___ Data ___
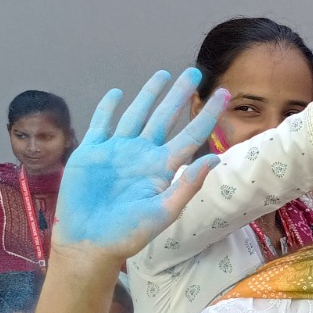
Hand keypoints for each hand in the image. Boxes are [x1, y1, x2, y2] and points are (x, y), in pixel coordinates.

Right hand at [53, 69, 226, 259]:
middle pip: (165, 117)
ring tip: (163, 74)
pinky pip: (102, 124)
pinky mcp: (92, 152)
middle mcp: (143, 155)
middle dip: (179, 94)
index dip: (207, 114)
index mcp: (163, 168)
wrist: (89, 241)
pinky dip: (108, 107)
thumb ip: (187, 185)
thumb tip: (214, 160)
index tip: (223, 93)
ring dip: (149, 94)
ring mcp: (117, 151)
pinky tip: (117, 93)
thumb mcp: (163, 212)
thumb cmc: (128, 234)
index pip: (191, 134)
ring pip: (137, 114)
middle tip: (194, 71)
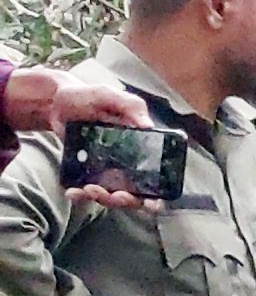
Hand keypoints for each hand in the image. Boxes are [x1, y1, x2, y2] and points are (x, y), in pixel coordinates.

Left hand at [6, 68, 160, 211]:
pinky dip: (80, 195)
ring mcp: (108, 169)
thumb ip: (130, 106)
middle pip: (137, 194)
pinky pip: (88, 191)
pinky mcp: (88, 172)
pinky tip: (72, 191)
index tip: (151, 200)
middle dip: (126, 200)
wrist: (56, 102)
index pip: (159, 178)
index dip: (158, 194)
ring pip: (113, 196)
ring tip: (87, 188)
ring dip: (102, 198)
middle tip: (114, 194)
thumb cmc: (86, 96)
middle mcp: (130, 162)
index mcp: (143, 147)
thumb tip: (149, 125)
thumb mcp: (109, 95)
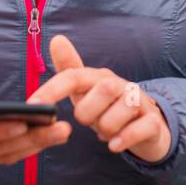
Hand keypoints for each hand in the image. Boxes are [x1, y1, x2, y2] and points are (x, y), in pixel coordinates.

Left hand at [26, 36, 171, 163]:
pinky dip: (126, 138)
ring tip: (106, 133)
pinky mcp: (152, 121)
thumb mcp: (86, 91)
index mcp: (98, 77)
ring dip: (108, 128)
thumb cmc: (108, 107)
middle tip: (88, 122)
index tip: (33, 104)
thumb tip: (57, 39)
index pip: (74, 76)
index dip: (52, 89)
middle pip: (103, 88)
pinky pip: (142, 127)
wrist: (146, 126)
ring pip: (124, 108)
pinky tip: (114, 145)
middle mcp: (120, 84)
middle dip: (88, 112)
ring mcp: (139, 102)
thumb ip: (69, 69)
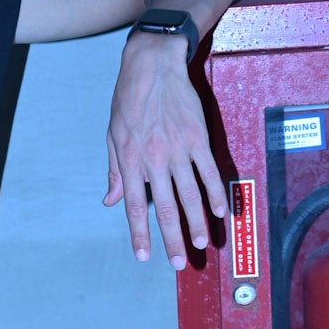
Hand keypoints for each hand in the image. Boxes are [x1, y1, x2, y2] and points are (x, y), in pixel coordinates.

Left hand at [104, 33, 225, 267]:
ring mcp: (178, 149)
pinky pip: (208, 171)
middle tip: (178, 263)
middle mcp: (154, 159)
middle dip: (172, 238)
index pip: (135, 206)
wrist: (152, 65)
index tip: (144, 256)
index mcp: (130, 160)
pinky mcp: (198, 138)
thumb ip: (115, 171)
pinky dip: (215, 193)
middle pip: (166, 207)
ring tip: (200, 244)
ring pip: (190, 194)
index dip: (139, 233)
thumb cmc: (128, 99)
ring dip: (196, 222)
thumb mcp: (112, 135)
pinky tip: (219, 213)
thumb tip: (110, 200)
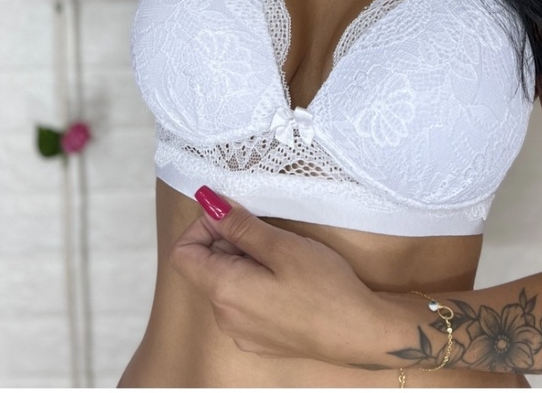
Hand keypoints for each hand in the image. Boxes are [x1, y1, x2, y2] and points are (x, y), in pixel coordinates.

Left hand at [170, 187, 383, 364]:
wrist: (359, 333)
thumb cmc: (323, 286)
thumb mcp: (282, 245)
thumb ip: (240, 225)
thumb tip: (207, 203)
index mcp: (223, 291)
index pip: (182, 252)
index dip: (202, 227)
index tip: (234, 216)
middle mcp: (224, 317)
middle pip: (205, 267)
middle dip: (229, 241)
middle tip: (268, 232)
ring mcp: (241, 332)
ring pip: (226, 283)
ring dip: (244, 260)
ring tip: (283, 256)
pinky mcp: (259, 339)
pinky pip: (242, 303)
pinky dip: (255, 282)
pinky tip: (288, 280)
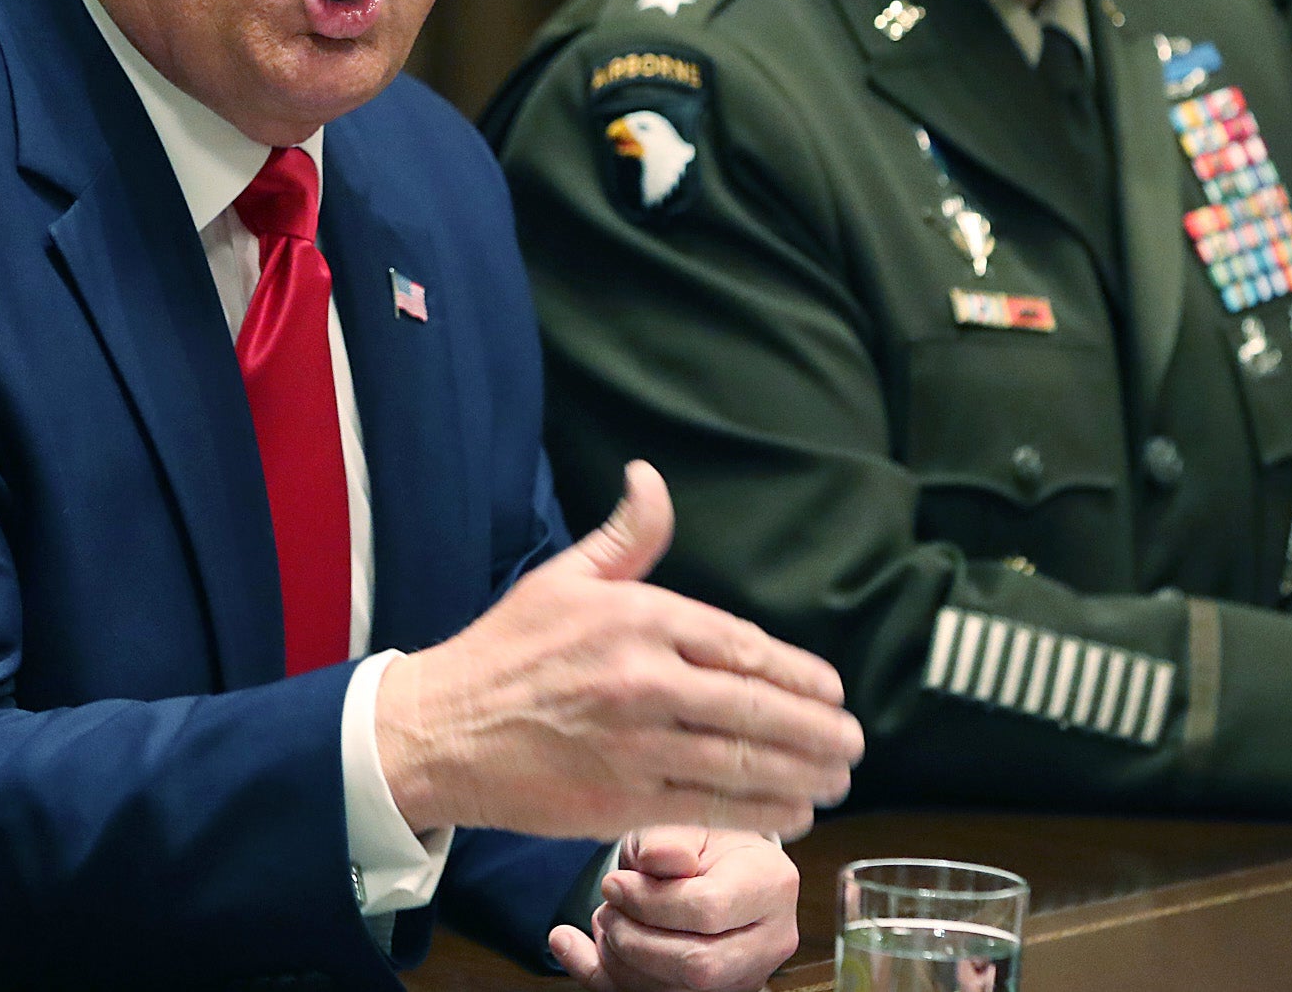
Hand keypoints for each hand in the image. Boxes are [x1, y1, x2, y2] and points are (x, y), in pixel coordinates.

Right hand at [376, 461, 862, 839]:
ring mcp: (635, 744)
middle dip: (818, 732)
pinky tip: (790, 813)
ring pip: (742, 763)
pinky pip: (709, 808)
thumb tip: (651, 478)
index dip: (798, 675)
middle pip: (757, 709)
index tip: (832, 692)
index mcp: (638, 618)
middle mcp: (644, 679)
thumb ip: (627, 536)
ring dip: (802, 775)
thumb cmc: (505, 650)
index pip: (743, 647)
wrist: (439, 729)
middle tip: (852, 745)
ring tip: (835, 781)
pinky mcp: (620, 799)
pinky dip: (759, 813)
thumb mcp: (565, 577)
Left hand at [548, 827, 797, 991]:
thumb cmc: (698, 840)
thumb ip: (667, 840)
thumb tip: (657, 856)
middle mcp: (770, 940)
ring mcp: (746, 976)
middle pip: (698, 965)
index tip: (613, 883)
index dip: (650, 902)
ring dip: (623, 962)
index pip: (709, 909)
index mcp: (771, 883)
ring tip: (605, 920)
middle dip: (636, 941)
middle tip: (606, 909)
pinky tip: (571, 946)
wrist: (715, 864)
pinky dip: (605, 977)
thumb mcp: (680, 824)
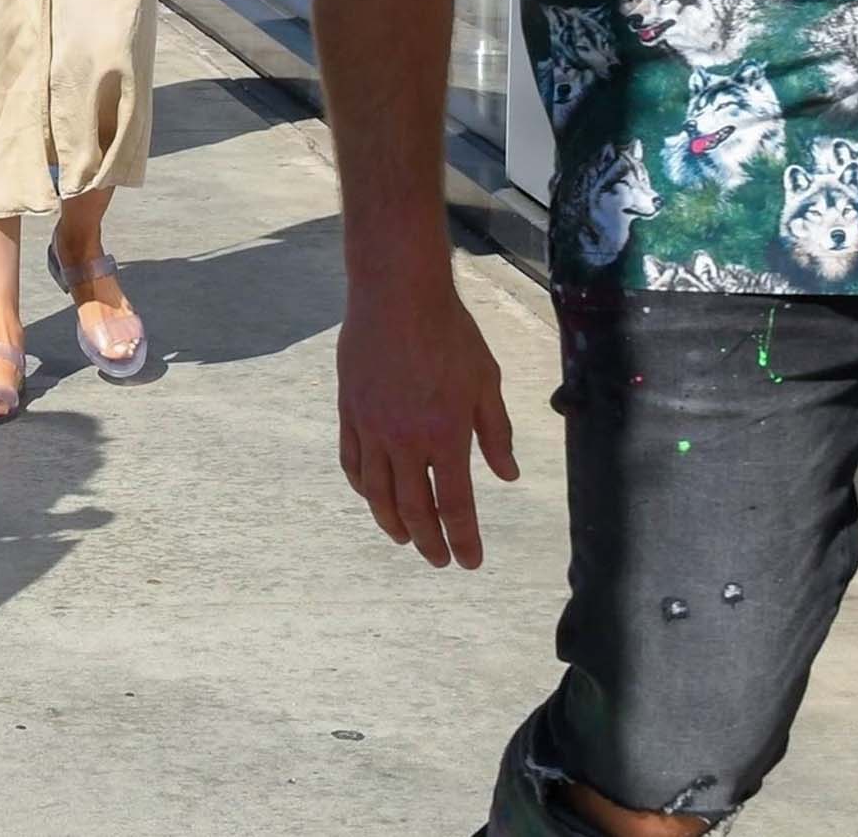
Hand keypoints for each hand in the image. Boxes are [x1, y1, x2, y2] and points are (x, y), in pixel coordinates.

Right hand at [336, 271, 518, 569]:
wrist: (396, 295)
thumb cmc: (449, 333)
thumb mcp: (485, 382)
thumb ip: (496, 432)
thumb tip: (507, 475)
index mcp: (446, 435)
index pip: (455, 505)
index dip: (463, 539)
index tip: (470, 561)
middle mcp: (405, 440)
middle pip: (414, 508)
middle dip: (429, 541)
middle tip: (439, 560)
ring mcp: (372, 428)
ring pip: (377, 493)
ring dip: (392, 523)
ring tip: (405, 539)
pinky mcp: (349, 412)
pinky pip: (352, 463)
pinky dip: (362, 488)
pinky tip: (372, 497)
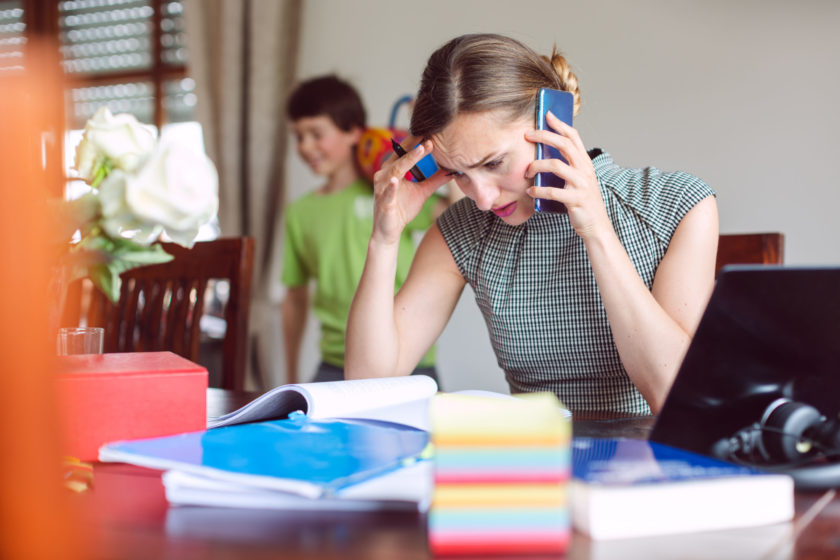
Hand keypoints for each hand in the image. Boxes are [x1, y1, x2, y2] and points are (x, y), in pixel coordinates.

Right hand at [372, 138, 449, 244]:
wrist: (389, 230)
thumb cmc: (402, 209)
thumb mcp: (422, 192)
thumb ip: (435, 180)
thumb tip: (451, 170)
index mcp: (392, 170)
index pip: (404, 152)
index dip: (417, 143)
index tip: (431, 134)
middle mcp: (384, 175)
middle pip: (400, 157)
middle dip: (414, 146)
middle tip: (429, 136)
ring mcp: (382, 188)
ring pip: (395, 170)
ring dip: (408, 160)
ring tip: (421, 150)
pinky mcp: (383, 202)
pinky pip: (388, 192)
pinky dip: (392, 186)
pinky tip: (397, 179)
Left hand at [525, 113, 610, 239]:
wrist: (596, 226)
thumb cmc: (582, 202)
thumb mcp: (578, 180)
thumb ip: (567, 167)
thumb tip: (544, 154)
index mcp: (585, 163)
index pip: (573, 137)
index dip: (560, 124)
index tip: (547, 114)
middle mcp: (585, 170)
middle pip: (564, 145)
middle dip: (544, 136)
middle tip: (527, 135)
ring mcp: (581, 184)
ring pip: (556, 166)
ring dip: (536, 166)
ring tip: (526, 172)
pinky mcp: (576, 199)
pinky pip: (553, 191)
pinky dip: (538, 190)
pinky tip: (531, 191)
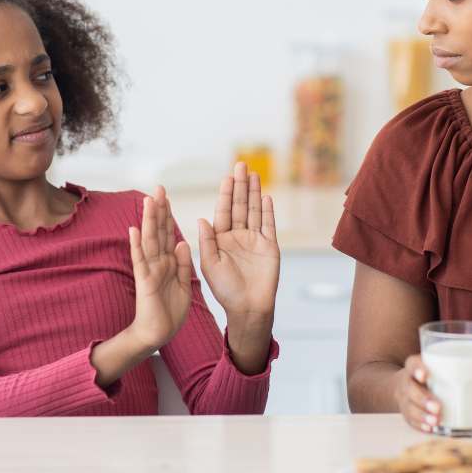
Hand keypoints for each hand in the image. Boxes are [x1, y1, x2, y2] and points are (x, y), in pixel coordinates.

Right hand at [127, 187, 193, 349]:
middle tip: (158, 188)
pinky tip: (134, 229)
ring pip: (149, 240)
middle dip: (159, 210)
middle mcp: (157, 262)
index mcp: (168, 262)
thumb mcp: (183, 284)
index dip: (168, 215)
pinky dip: (136, 245)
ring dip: (148, 220)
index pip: (168, 234)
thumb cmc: (170, 312)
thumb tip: (182, 242)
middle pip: (158, 231)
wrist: (159, 334)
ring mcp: (149, 270)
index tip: (168, 197)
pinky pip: (140, 260)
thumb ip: (182, 264)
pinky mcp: (144, 281)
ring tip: (147, 200)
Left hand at [196, 162, 279, 321]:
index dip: (226, 194)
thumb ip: (207, 242)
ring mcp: (255, 240)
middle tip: (241, 164)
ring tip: (254, 174)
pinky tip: (266, 196)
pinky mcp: (270, 247)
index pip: (223, 211)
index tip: (226, 177)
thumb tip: (201, 219)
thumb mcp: (210, 266)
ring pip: (255, 211)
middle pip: (240, 206)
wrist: (248, 307)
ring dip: (254, 192)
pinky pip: (269, 225)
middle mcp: (238, 236)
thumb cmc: (225, 290)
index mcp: (221, 239)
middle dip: (240, 186)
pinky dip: (268, 211)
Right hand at [396, 354, 441, 432]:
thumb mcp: (434, 363)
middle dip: (423, 399)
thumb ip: (451, 364)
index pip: (412, 365)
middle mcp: (406, 382)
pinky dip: (420, 425)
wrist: (405, 384)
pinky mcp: (407, 413)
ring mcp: (404, 399)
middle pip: (411, 390)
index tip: (424, 376)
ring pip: (410, 408)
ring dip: (422, 416)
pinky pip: (411, 420)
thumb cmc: (429, 372)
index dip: (417, 370)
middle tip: (437, 407)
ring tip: (436, 422)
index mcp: (412, 366)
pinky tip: (430, 429)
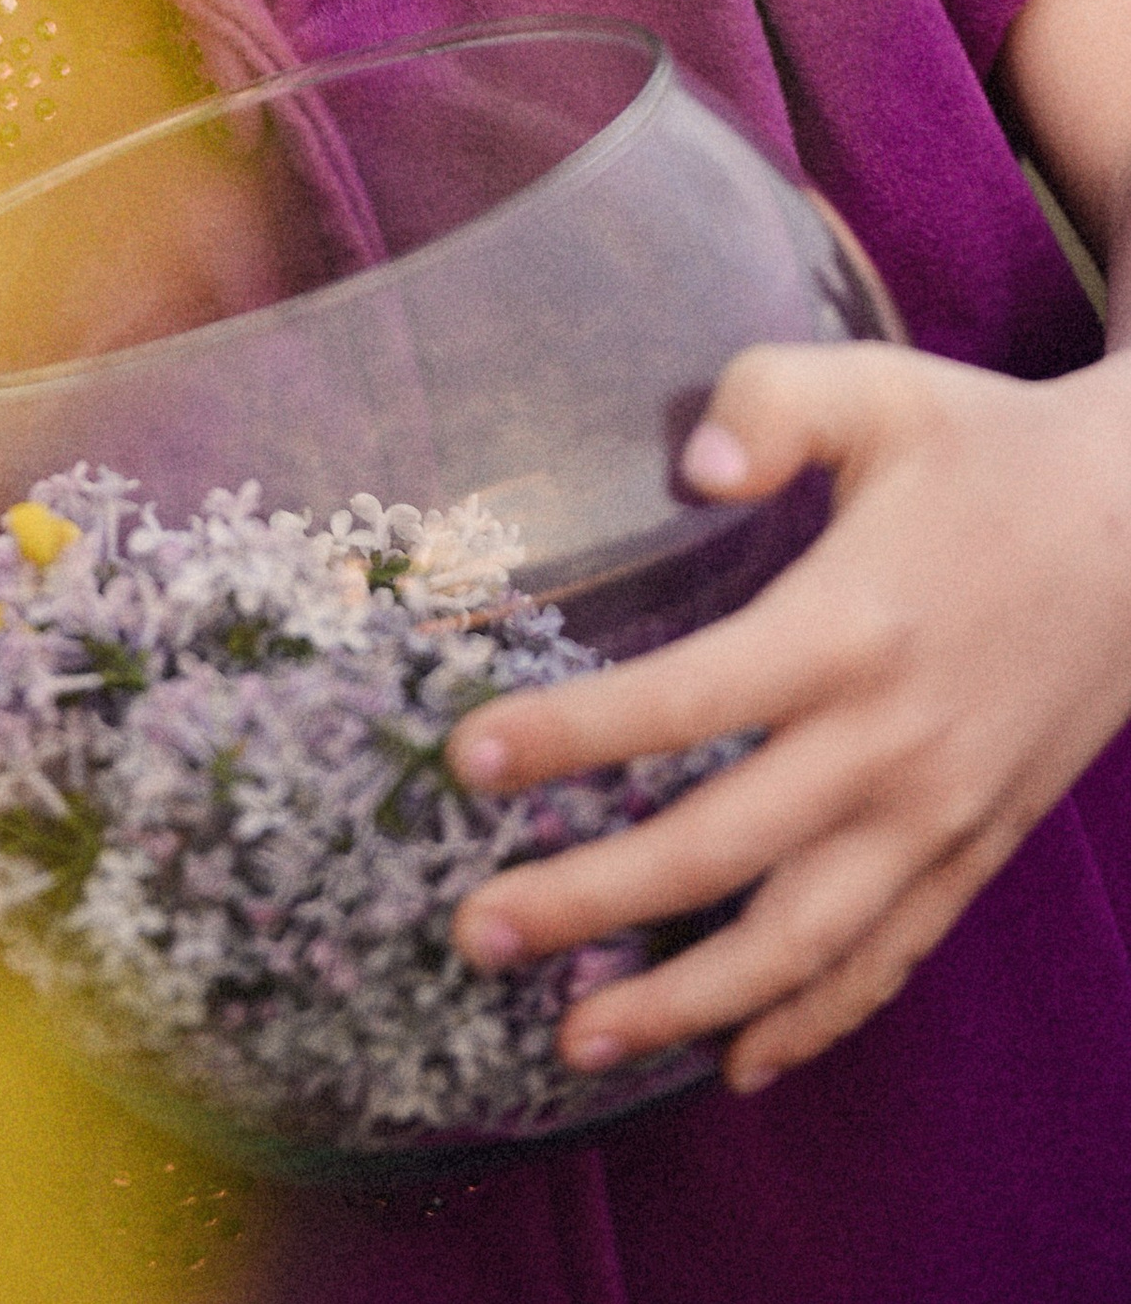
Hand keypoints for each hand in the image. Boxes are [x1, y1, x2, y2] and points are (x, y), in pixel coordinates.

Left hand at [445, 338, 1130, 1093]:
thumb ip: (770, 402)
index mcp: (849, 626)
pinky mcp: (976, 848)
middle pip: (719, 850)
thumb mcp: (877, 391)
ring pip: (799, 942)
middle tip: (475, 934)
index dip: (572, 737)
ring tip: (573, 1043)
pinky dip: (811, 1021)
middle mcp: (890, 742)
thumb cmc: (988, 447)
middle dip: (589, 902)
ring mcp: (938, 814)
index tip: (466, 760)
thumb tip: (693, 464)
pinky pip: (887, 958)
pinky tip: (734, 1062)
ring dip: (684, 1002)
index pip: (686, 698)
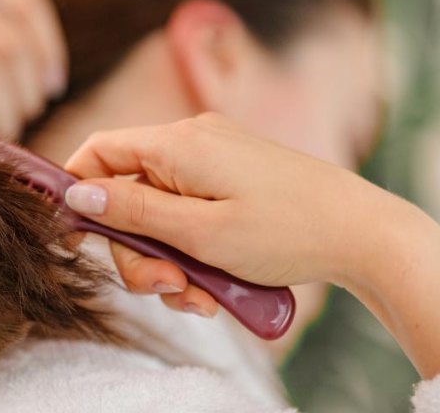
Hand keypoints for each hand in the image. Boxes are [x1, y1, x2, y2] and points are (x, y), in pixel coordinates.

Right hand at [62, 113, 385, 287]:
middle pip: (131, 193)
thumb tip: (77, 193)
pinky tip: (217, 288)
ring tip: (201, 297)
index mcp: (180, 143)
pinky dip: (195, 251)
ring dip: (169, 261)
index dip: (78, 192)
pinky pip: (195, 214)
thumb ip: (133, 211)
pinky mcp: (238, 180)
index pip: (100, 151)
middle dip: (138, 249)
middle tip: (165, 289)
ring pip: (163, 212)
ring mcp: (219, 160)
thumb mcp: (199, 232)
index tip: (79, 241)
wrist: (362, 233)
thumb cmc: (285, 230)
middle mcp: (196, 142)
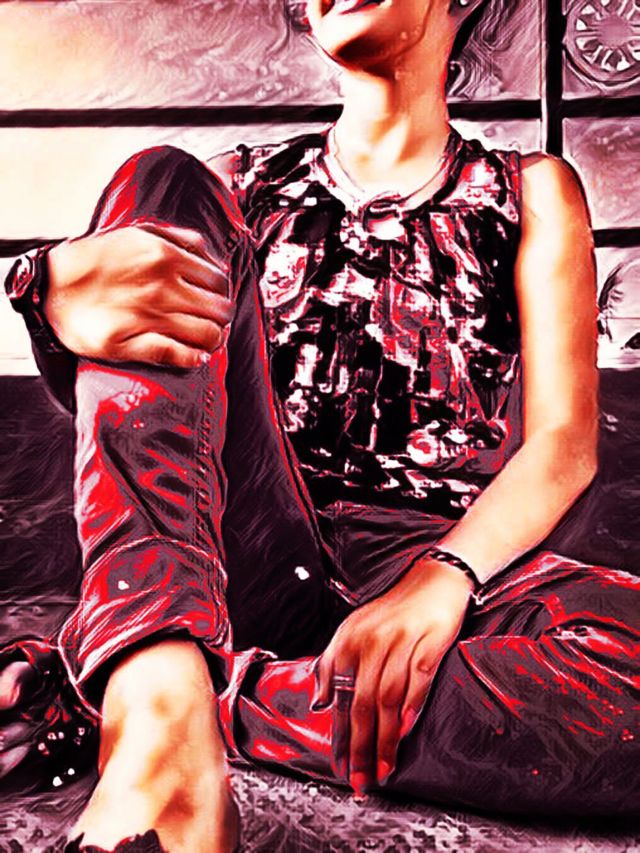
___
# Problem requirements:
In the data above, how many lines contain the word "Left"? Write the number only.

# Answer:
8